• Document section
----------------
Here here! I would have never even gotten into electronica AT ALL if it
werent for MP3. The first MP3 I downloaded was and Aphex Twin track, and
after that I went and bought every release available. I do download tracks
that are out of print, which I think is just as fair as some asshole at a
record label saying, "Hey, wouldn't it be funny if we only made 500 copies
of this album? That way no one will be able to listen to it!". To that I
say, more power to you. Ya could have made more money if you'd made 50,000
instead of 500. Instead, they give me no choice but to get it for free,
when I probably would have been happy to purchase it.
To bring up a recent topic, we were talking about how lots of people here
only like one or 2 aphex twin songs. If this is the case, who would be dumb
enough to spend $13-20 on a CD when it only has 6 tracks to begin with, and
only one or two MIGHT be good? No wonder people use napster, they just want
the good song, not the other crappy 5. In all realism, it is up to the
label, RIAA, artist, etc to make the first gesture of peace. Maybe at first
you will lose some money if you sell music at a reasonable price, because
people will still be getting MP3's instead of buying, but soon that trend
will die, and people will buy the real copy again. It's also up to the
artist to make the CD WORTH it. Put 10-15 tracks on, make them all worth
listening to, and quit thinking your time is sooooo valuable that you have
to make millions instead of hundreds of thousands. Any person who has a
head on their shoulders should be able to live just as well with half a
million dollars a year as they could with 10 mil a year. How greedy do you
have to be? What happened to making music for the sake of making music?
----------------
[Rendered chart images]

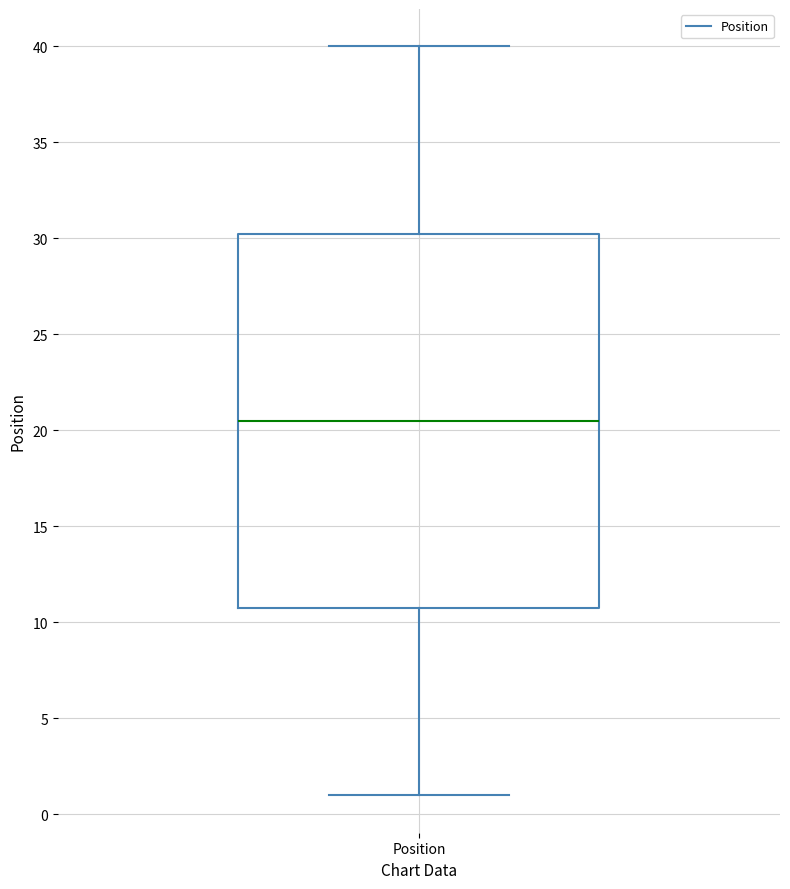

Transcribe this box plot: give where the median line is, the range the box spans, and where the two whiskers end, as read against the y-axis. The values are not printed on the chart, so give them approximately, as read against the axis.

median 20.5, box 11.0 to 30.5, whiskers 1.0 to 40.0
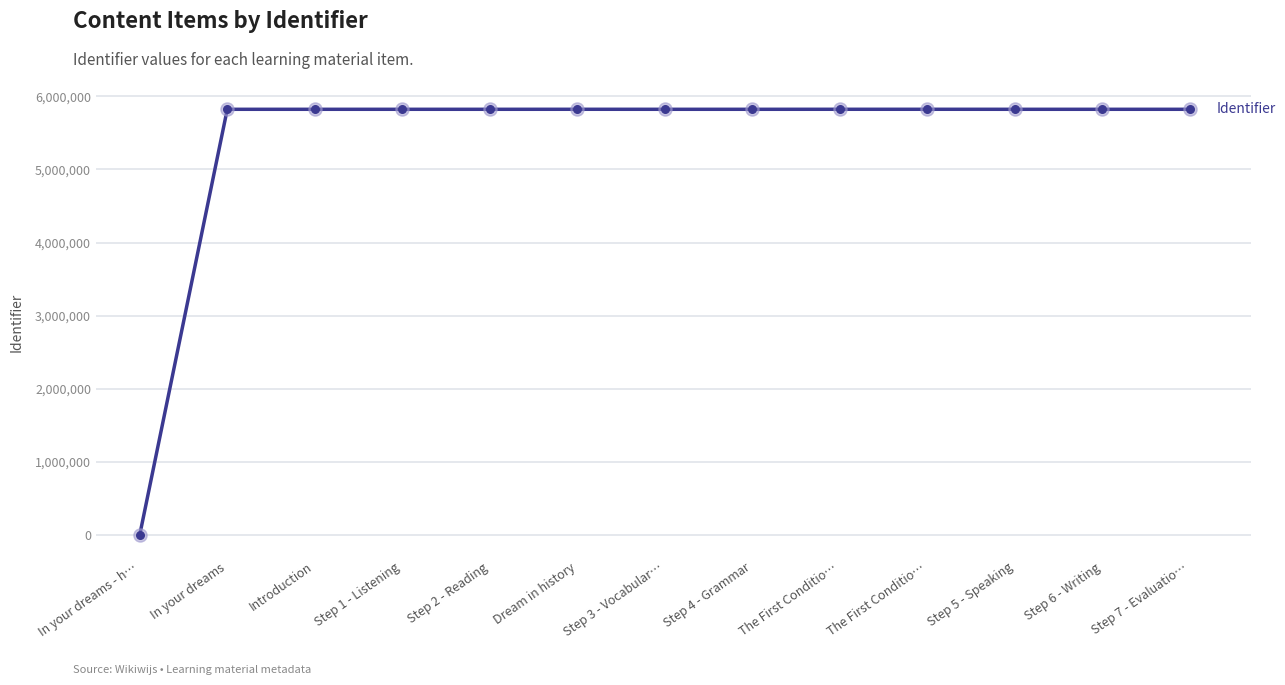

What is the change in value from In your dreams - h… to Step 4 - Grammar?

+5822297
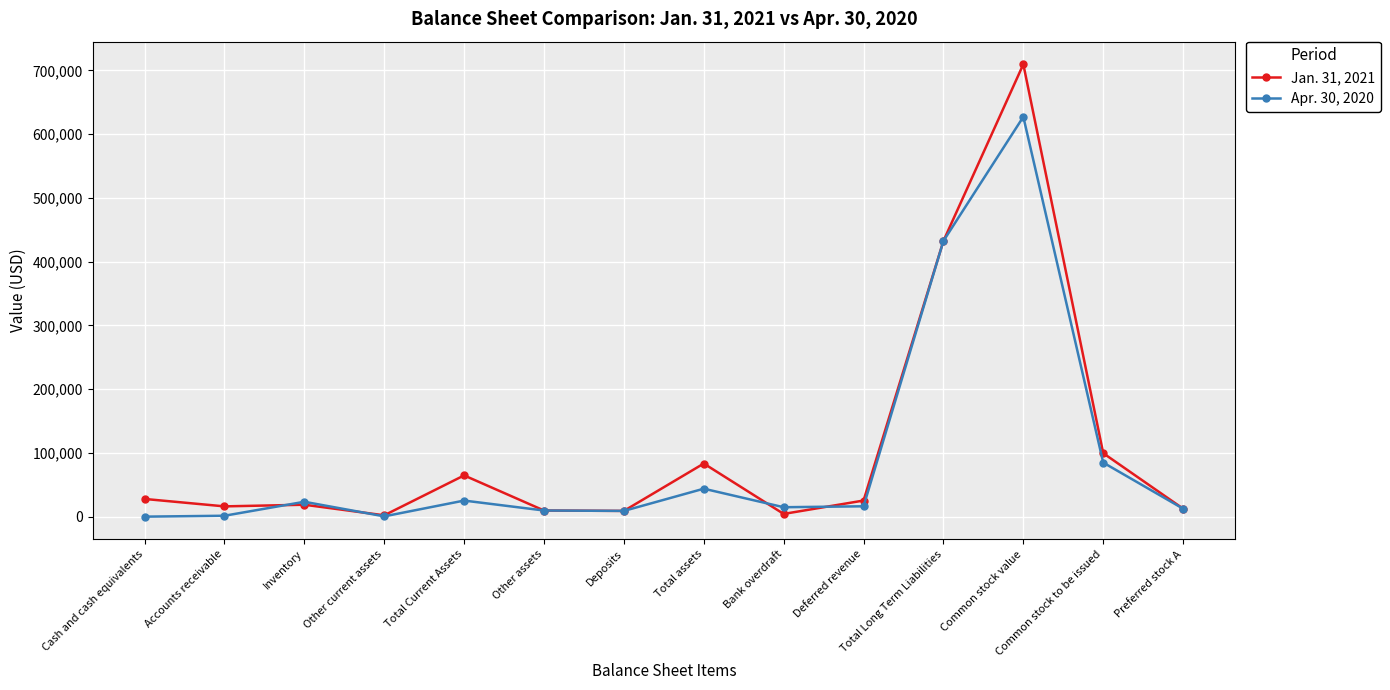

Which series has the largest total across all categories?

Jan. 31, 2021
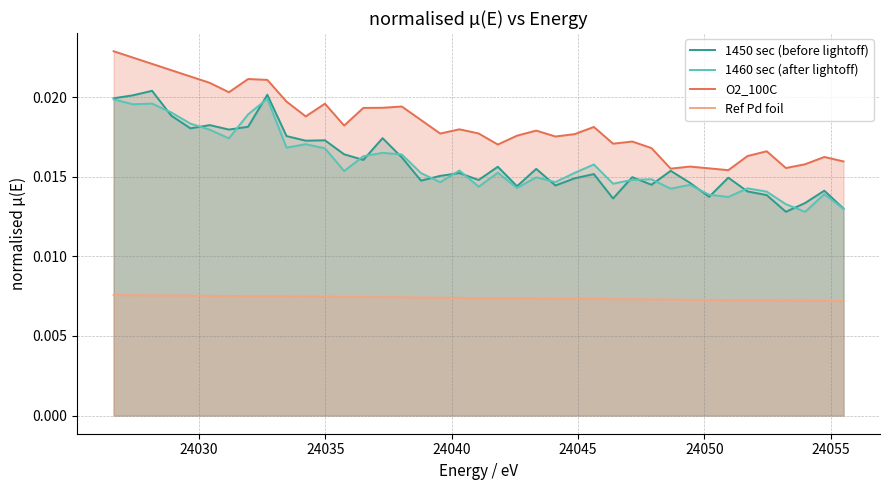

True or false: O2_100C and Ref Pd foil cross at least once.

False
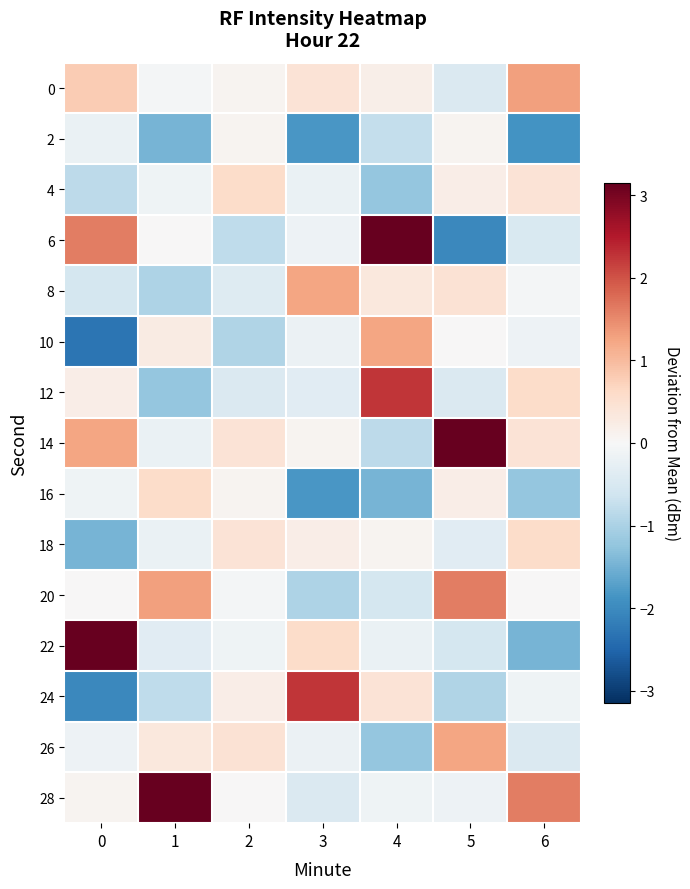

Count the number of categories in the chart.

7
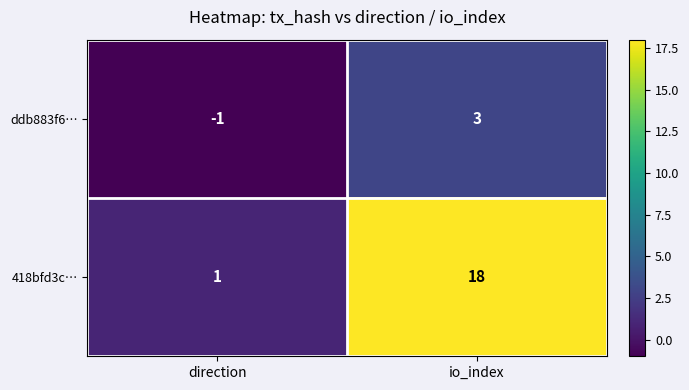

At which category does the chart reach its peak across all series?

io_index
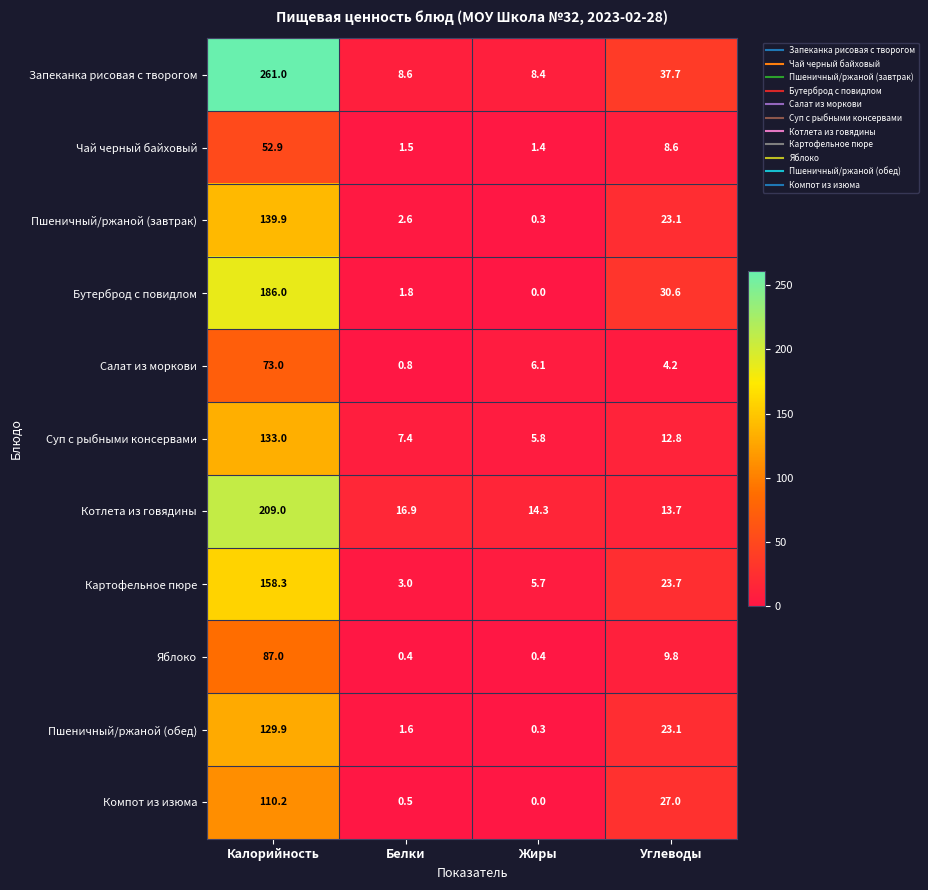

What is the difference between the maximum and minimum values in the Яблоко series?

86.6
----------------
• Aim of the exercise
List every party that the post about MP3s and CD buying names as responsible for making the first gesture of peace.

• Written response
- The label
- The RIAA
- The artist